Problem details :: Reproduce from the records below, with no pictures, exactly the lines between the one containing "right hip: (174, 382)" and the one containing "nose: (238, 223)", inclusive.

Collected data entries ::
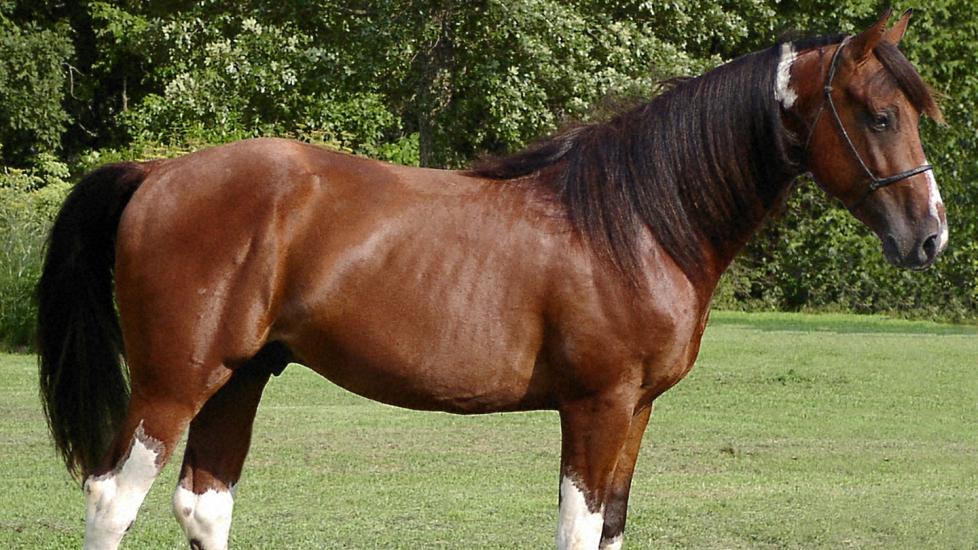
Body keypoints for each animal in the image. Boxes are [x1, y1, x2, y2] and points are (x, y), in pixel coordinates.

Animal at [38, 9, 944, 550]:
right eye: (878, 115)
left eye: (910, 111)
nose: (930, 235)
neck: (637, 219)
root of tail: (158, 173)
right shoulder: (596, 406)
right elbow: (579, 530)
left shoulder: (637, 411)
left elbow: (613, 527)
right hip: (174, 382)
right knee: (112, 498)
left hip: (242, 376)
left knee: (205, 502)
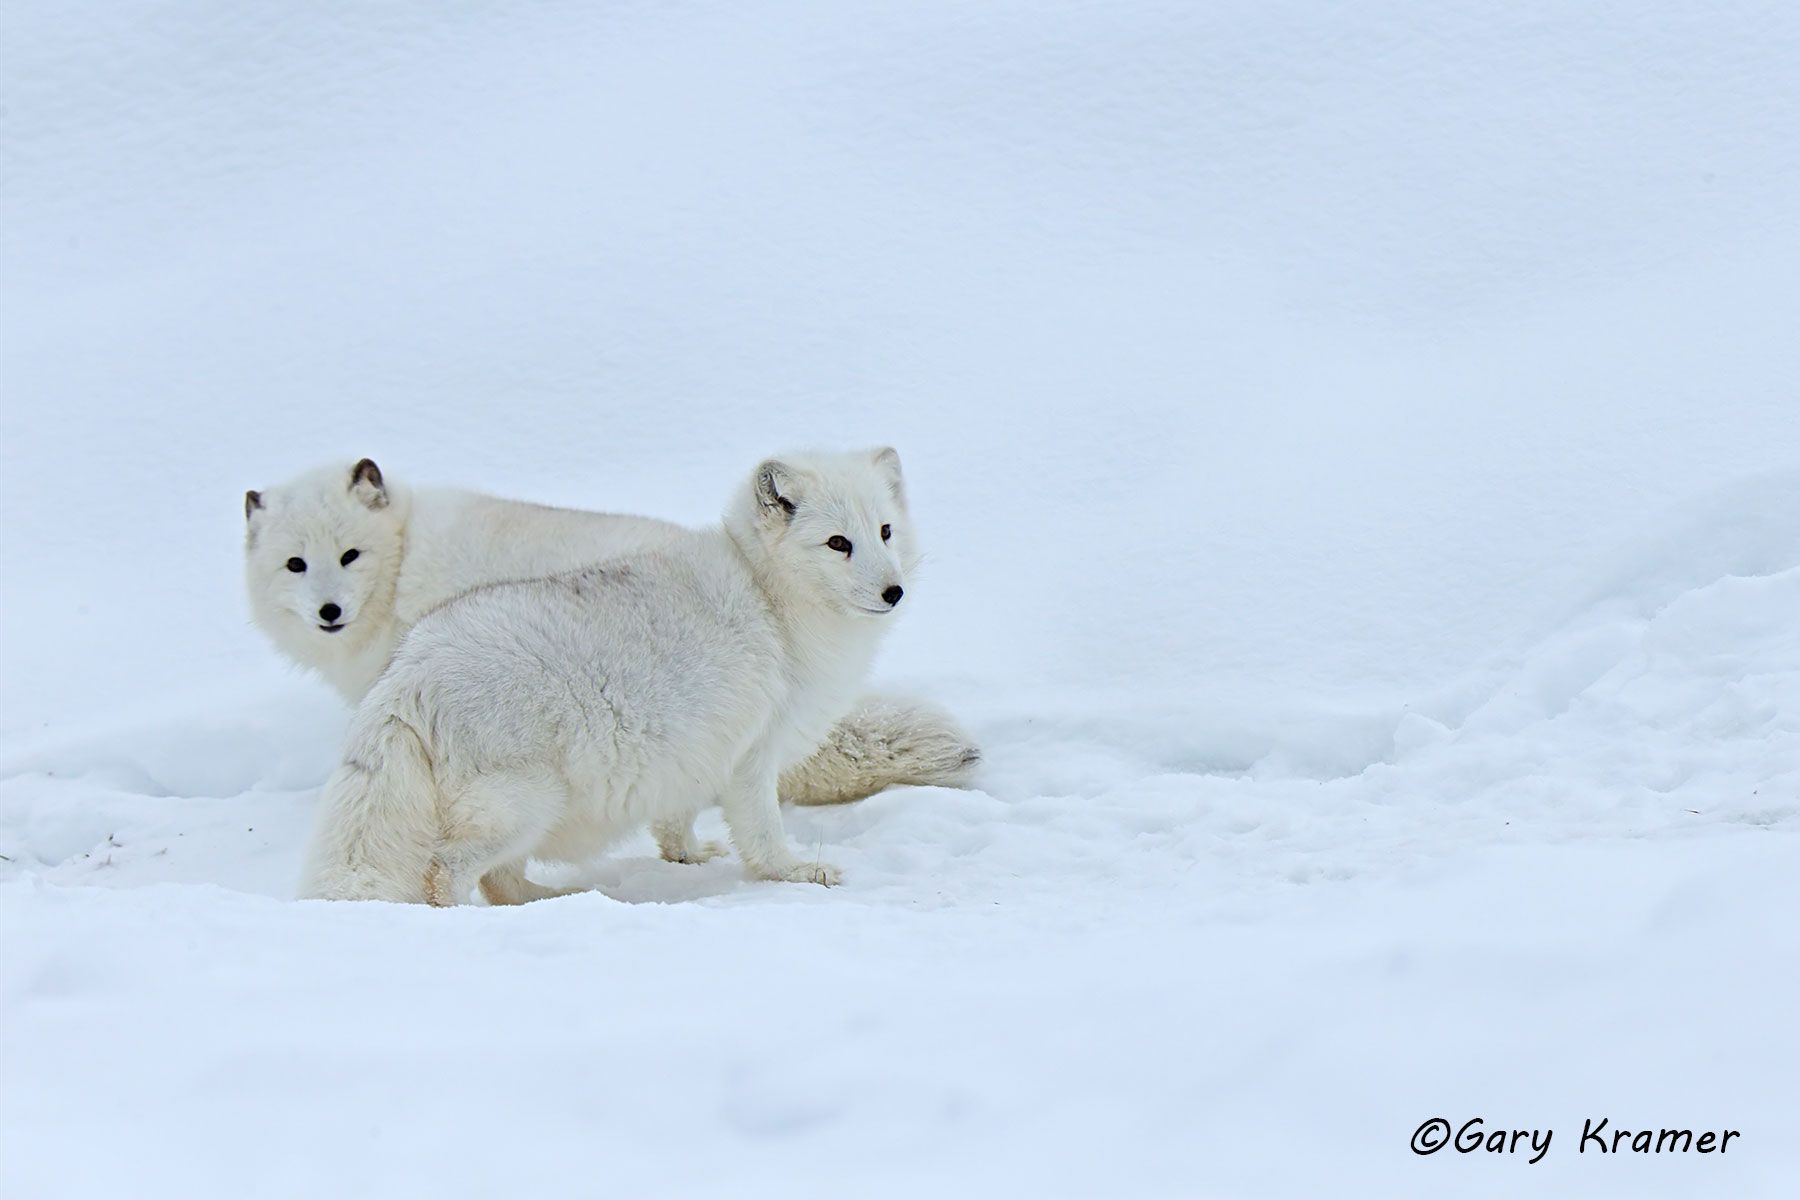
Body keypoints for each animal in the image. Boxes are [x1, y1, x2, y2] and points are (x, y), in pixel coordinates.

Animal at [298, 449, 922, 902]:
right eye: (837, 543)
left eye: (886, 532)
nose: (894, 592)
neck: (772, 597)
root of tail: (408, 673)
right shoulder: (752, 755)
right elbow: (763, 834)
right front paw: (794, 874)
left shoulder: (692, 752)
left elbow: (675, 820)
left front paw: (687, 857)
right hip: (525, 805)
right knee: (444, 869)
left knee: (499, 879)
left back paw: (548, 900)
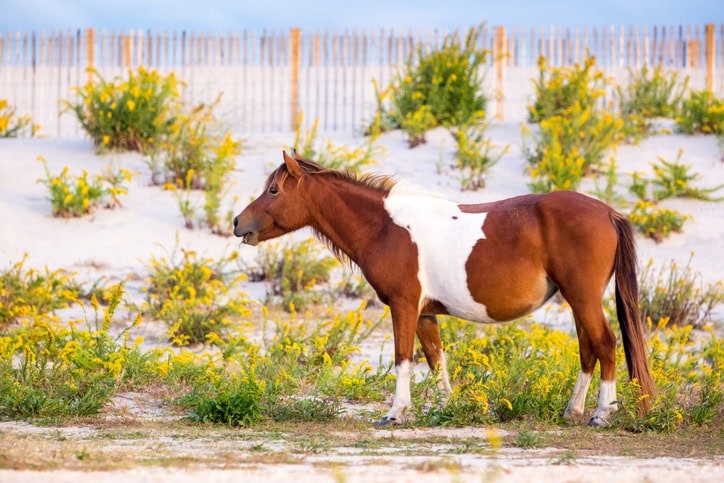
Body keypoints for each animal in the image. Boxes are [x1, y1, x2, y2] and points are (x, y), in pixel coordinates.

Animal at [233, 151, 656, 427]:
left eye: (274, 190)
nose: (238, 223)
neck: (385, 227)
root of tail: (607, 211)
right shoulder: (425, 313)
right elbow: (437, 361)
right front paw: (446, 408)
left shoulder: (403, 306)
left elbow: (404, 358)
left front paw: (395, 413)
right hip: (578, 300)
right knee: (588, 349)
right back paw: (574, 411)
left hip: (582, 298)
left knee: (605, 344)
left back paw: (602, 414)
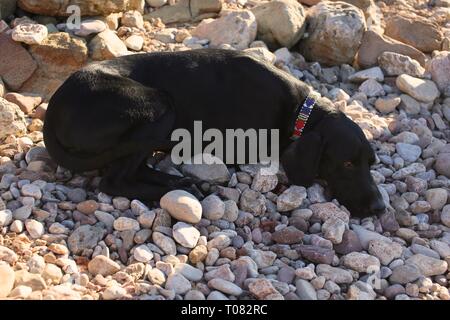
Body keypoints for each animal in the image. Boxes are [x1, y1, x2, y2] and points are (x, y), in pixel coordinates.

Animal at [44, 48, 384, 218]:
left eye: (371, 164)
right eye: (347, 164)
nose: (379, 209)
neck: (300, 111)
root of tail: (52, 110)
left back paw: (181, 182)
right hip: (160, 106)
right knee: (115, 181)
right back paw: (177, 188)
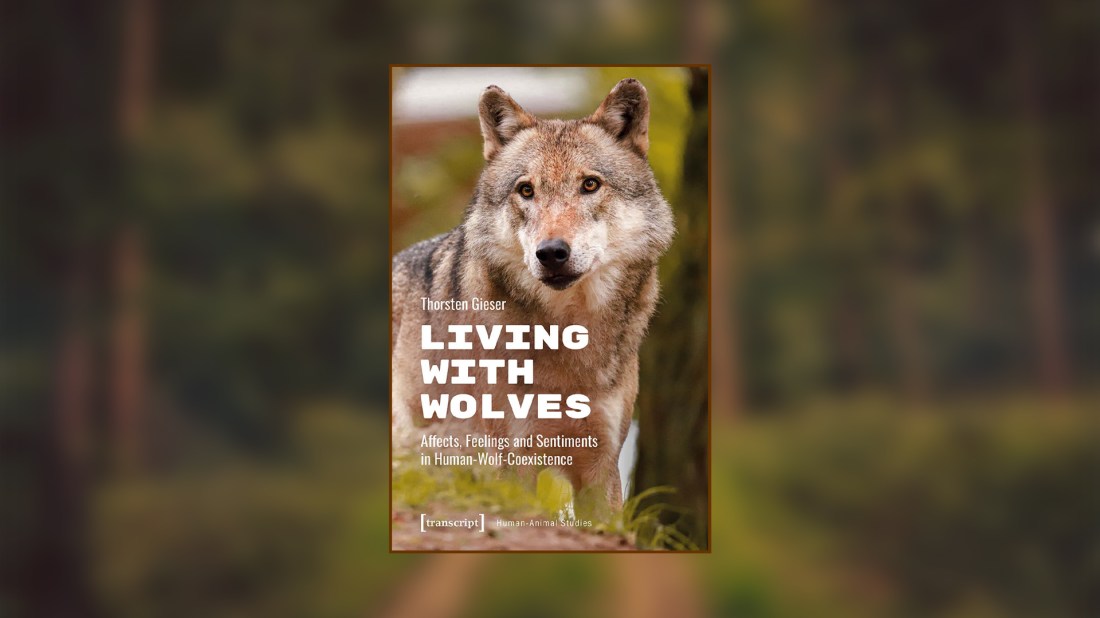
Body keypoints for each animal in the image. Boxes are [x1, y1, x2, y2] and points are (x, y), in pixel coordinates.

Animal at [392, 78, 674, 509]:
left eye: (590, 184)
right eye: (526, 190)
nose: (551, 253)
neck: (567, 336)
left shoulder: (601, 467)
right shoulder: (512, 464)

Problem solution ::
right hip: (174, 382)
right knee: (112, 498)
left hip: (242, 376)
left knee: (205, 502)
Body keypoints for each animal in the image. Boxes are [x1, y1, x2, y2] and points are (x, y), in pixel coordinates.

Animal at [298, 449, 922, 902]:
right eye: (837, 543)
left eye: (886, 532)
nose: (894, 592)
neck: (772, 597)
root of tail: (408, 673)
right shoulder: (752, 755)
right elbow: (763, 834)
right front paw: (794, 874)
left shoulder: (692, 752)
left elbow: (675, 820)
left front paw: (687, 857)
right hip: (525, 805)
right knee: (444, 869)
left knee: (499, 879)
left back paw: (548, 900)
Body keypoints for each animal in the image. Boxes are [x1, y1, x2, y2] and points are (x, y), in pixel coordinates.

Animal at [233, 151, 656, 427]:
left eye: (274, 190)
nose: (238, 223)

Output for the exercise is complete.